The Mirror Self (Parent) and Long- haul Parenting

I just found most of this post in my drafts list (From 2011!!)... dusting it off.

My daughter and I were standing in line this morning for something or other and she said something to me. I don't remember what it was or what we were talking about. But I remember having a moment of hope. Hope that no one else was in earshot because she said something on the borderline between being cute and being rude. She walks that line often as do many "witty" adolescents, especially those with sarcastic parents. ::Ahem::

But it got me to thinking. I talk to parents often about their reactivity to their children's behavior. Often, it comes down to their worry about what other people will think about them in the moment. "Well, I wanted him to stop yelling in to the Wal-Mart because people were looking. So I just gave in." or " I couldn't let him talk to me like that in front of people!"

I get it.
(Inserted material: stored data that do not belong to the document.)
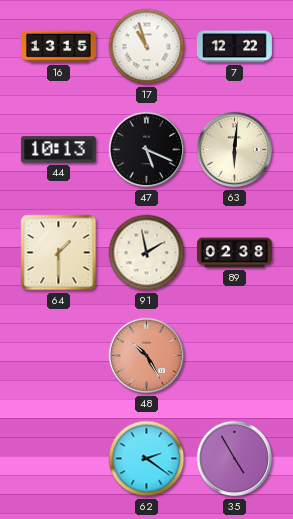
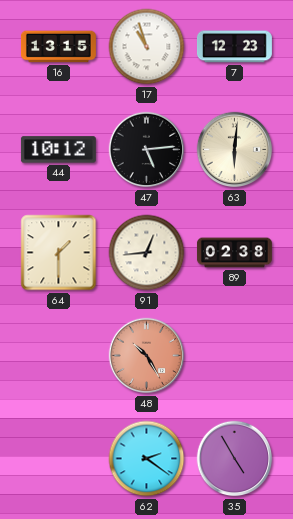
7: 12:22 -> 12:23
44: 10:13 -> 10:12
47: 5:19 -> 5:14
91: 1:58 -> 12:44
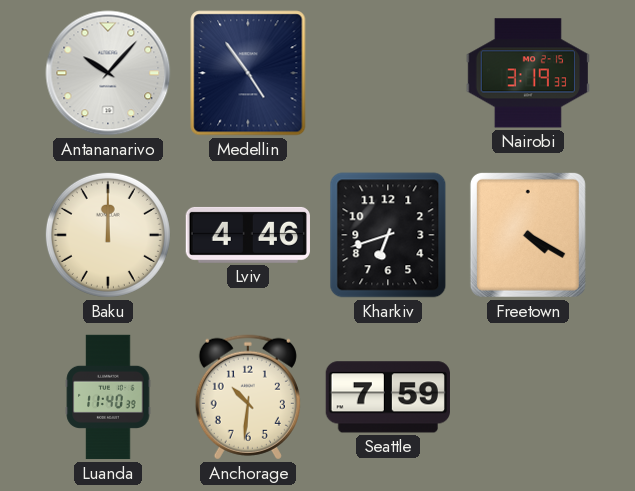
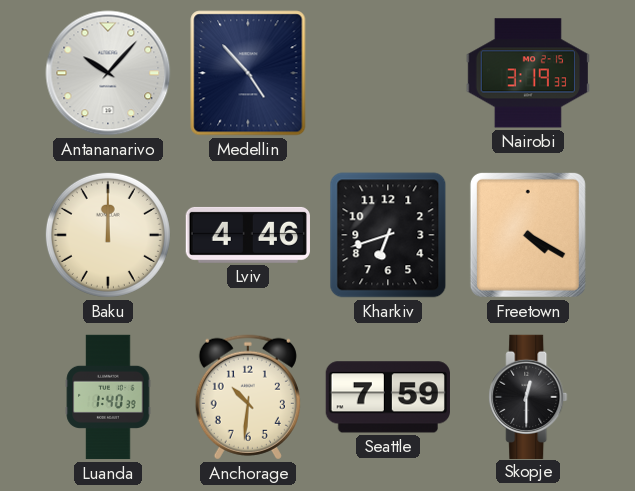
Medellin: 4:54 -> 4:53
Luanda: 11:40 -> 1:40
Skopje: none -> 12:30
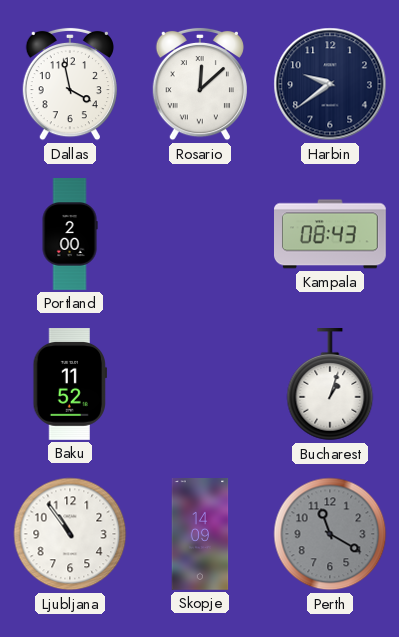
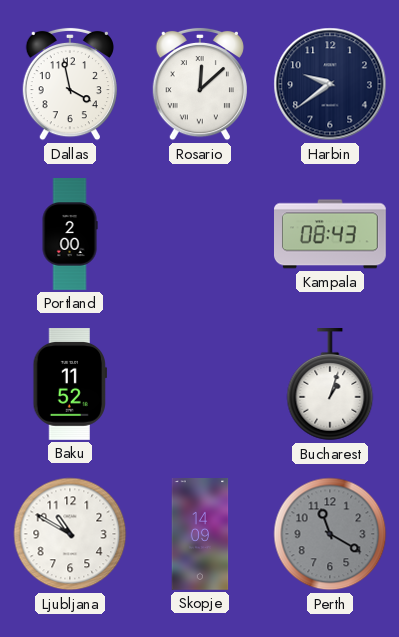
Ljubljana: 10:54 -> 10:50
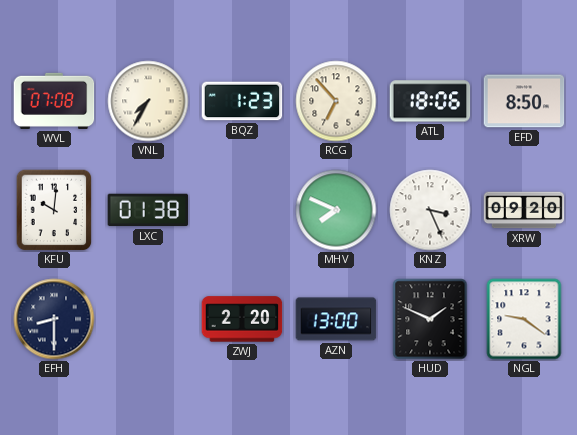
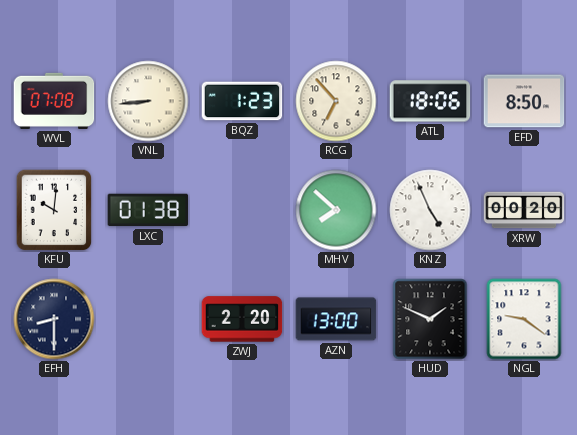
VNL: 7:35 -> 8:44
MHV: 7:49 -> 7:52
KNZ: 3:26 -> 4:56
XRW: 09:20 -> 00:20
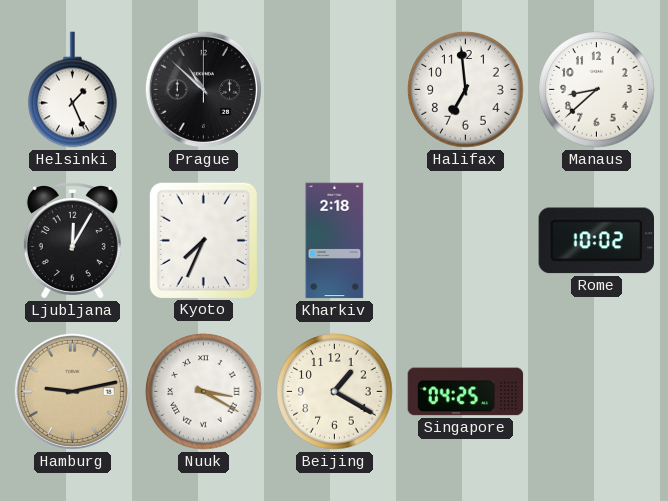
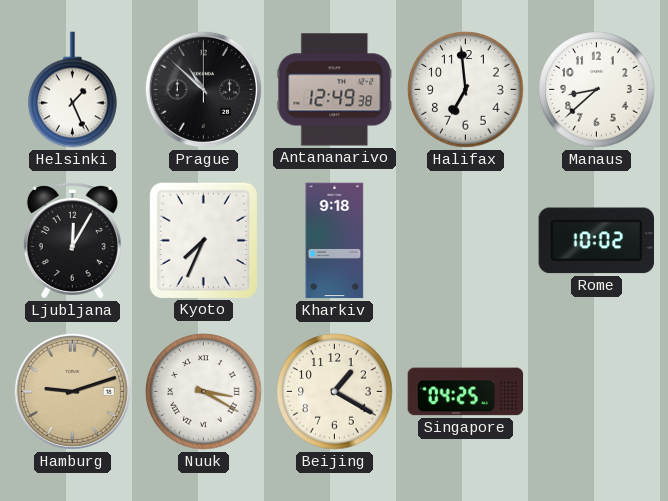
Antananarivo: none -> 12:49
Kharkiv: 2:18 -> 9:18
Hamburg: 9:13 -> 9:12
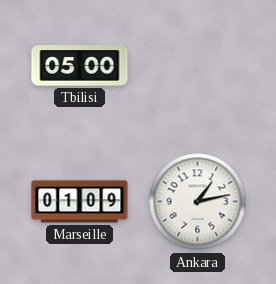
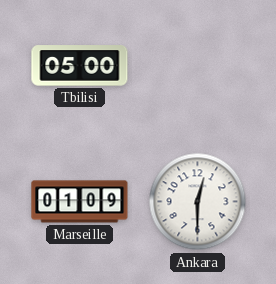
Ankara: 1:13 -> 12:30
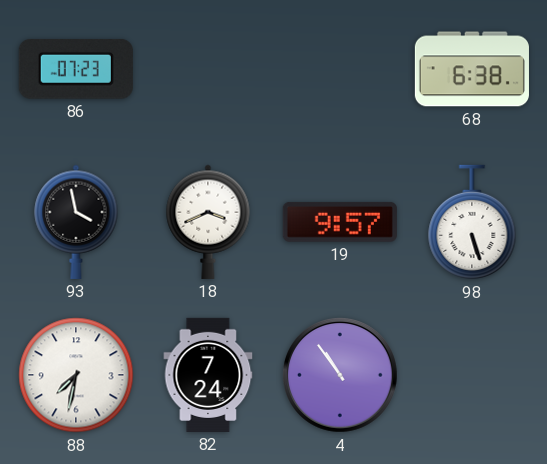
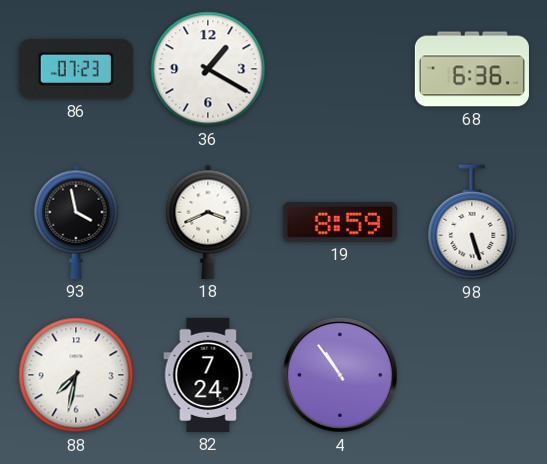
36: none -> 1:20
68: 6:38 -> 6:36
19: 9:57 -> 8:59
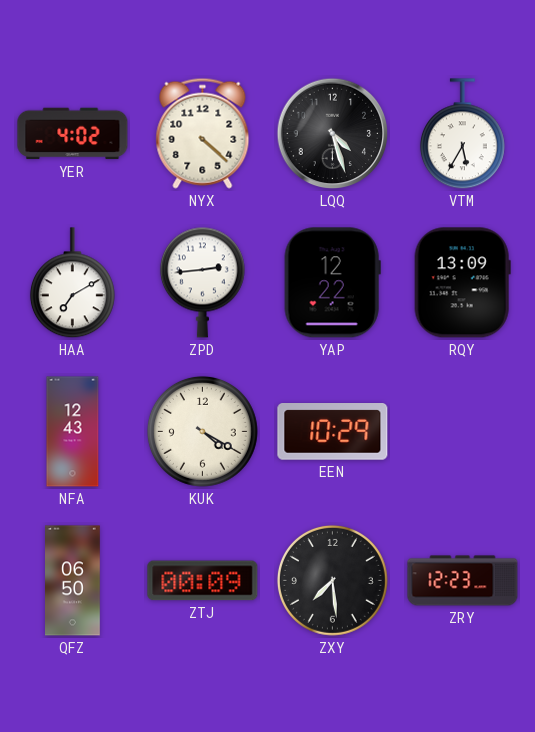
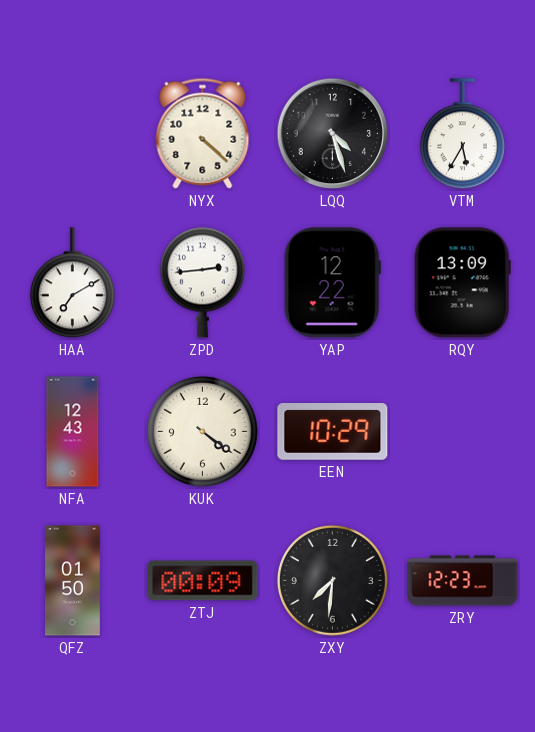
YER: 4:02 -> none
KUK: 4:20 -> 4:21
QFZ: 06:50 -> 01:50
ZXY: 7:29 -> 7:31
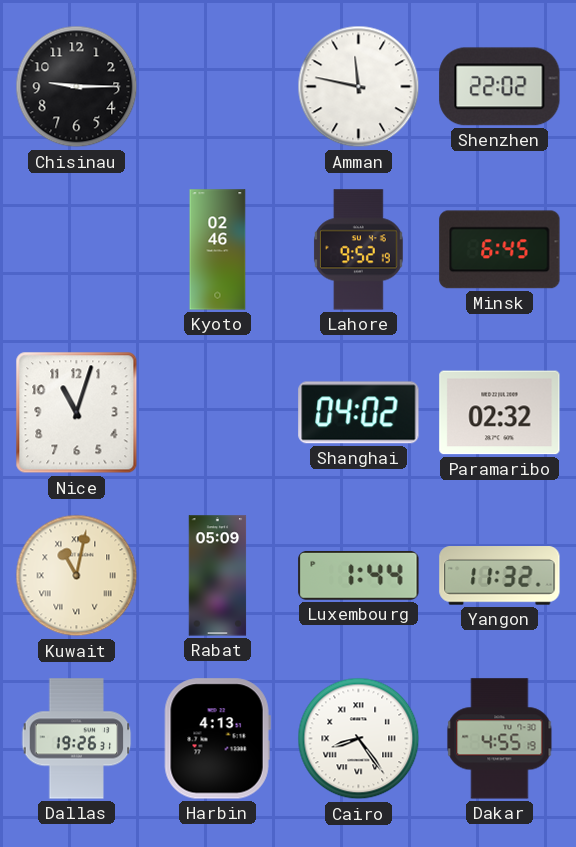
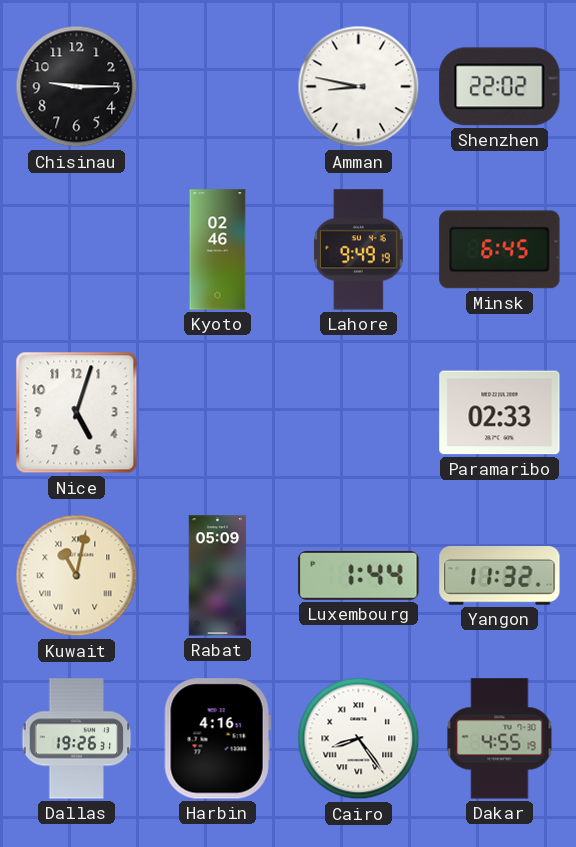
Amman: 11:47 -> 8:47
Lahore: 9:52 -> 9:49
Nice: 11:03 -> 5:03
Shanghai: 04:02 -> none
Paramaribo: 02:32 -> 02:33
Harbin: 4:13 -> 4:16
I've been there. Recently. But I try to remember that the decisions I make about how to parent aren't always about acute moment- to- moment things but long-term parenting goals. Does my daughter show compassion, kindness, and decorum in most situations? Are her problem solving skills developing? Does she get along well with other people her age? Does she have a healthy sense of authority and containment? Do we have the kind of relationship that fosters discussion, acceptance, and encouragement? Here, my sense of hope is stronger. Because the answers, at least more days than not, are yes. Which is a segue into the idea that you have to notice and relish the positives more than you focus on those blips... but that's a topic for a different blog!

What are your long-haul parenting goals? What kind of person do you want your child to grow in to? What lessons are they learning now that will help them develop into that person and how are you showing them your values?